_REQUIREMENT_. Report each line in the data below that contains the word "Toei".

(Records excerpted from a collection)
BEGIN
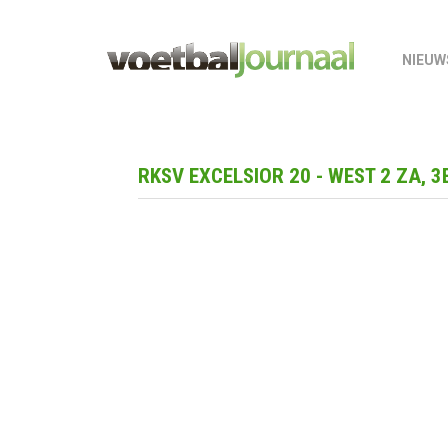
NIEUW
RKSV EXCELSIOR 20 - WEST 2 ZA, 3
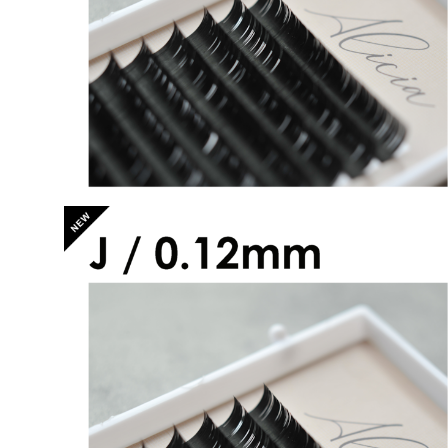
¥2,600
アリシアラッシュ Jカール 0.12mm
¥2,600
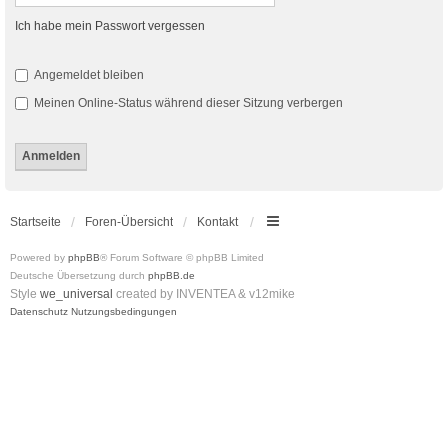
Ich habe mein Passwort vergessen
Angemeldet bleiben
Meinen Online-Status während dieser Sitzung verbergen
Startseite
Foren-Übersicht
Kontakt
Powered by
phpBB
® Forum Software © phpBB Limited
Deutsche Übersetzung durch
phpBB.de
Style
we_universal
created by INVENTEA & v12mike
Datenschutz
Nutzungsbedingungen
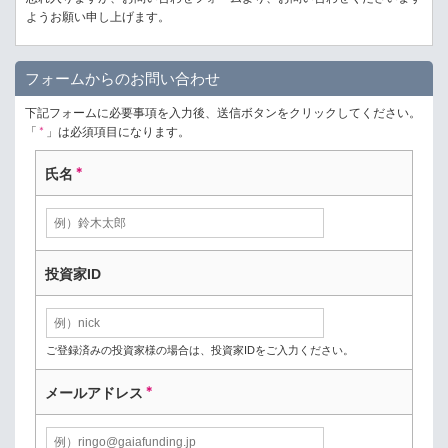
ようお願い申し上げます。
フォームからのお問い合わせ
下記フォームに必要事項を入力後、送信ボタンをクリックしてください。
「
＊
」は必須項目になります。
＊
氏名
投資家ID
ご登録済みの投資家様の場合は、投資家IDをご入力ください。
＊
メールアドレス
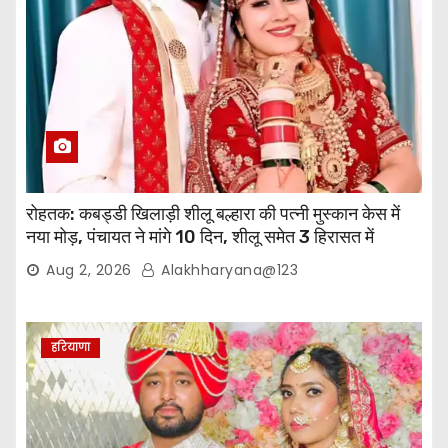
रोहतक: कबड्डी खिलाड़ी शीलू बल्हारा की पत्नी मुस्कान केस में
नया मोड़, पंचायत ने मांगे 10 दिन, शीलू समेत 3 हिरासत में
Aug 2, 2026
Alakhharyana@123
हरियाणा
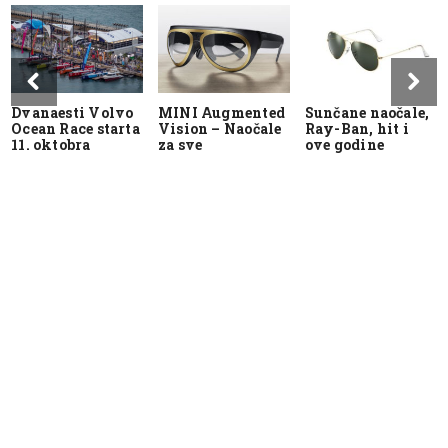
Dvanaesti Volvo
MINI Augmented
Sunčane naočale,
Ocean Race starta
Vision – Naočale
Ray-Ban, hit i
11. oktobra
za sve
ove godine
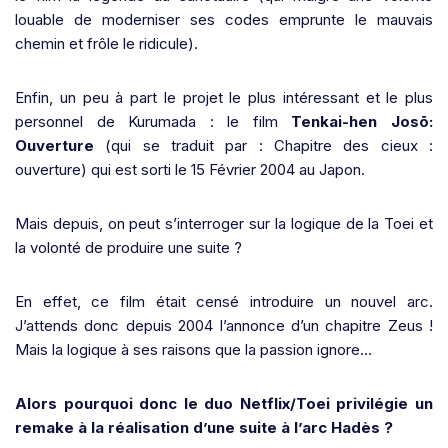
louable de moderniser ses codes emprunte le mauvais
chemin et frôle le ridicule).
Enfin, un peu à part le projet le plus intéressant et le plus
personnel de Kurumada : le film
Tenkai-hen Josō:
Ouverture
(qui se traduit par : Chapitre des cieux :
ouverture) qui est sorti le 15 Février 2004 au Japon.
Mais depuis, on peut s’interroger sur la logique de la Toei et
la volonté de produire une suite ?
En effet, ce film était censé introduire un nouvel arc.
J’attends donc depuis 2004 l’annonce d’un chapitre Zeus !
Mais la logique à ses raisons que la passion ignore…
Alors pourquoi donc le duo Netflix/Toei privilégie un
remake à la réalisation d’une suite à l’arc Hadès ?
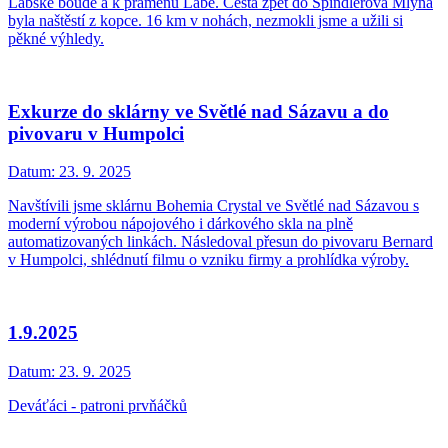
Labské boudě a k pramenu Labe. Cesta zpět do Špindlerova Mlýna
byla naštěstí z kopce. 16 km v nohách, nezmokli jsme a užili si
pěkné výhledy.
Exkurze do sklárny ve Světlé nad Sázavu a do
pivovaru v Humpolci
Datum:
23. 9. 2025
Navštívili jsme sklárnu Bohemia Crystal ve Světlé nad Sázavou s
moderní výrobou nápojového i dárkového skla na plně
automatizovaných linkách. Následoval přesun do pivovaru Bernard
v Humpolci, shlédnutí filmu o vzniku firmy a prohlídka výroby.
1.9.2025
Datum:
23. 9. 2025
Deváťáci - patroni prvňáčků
END
_EXERCISE RESPONSE_.
Mais depuis, on peut s’interroger sur la logique de la Toei et
Alors pourquoi donc le duo Netflix/Toei privilégie un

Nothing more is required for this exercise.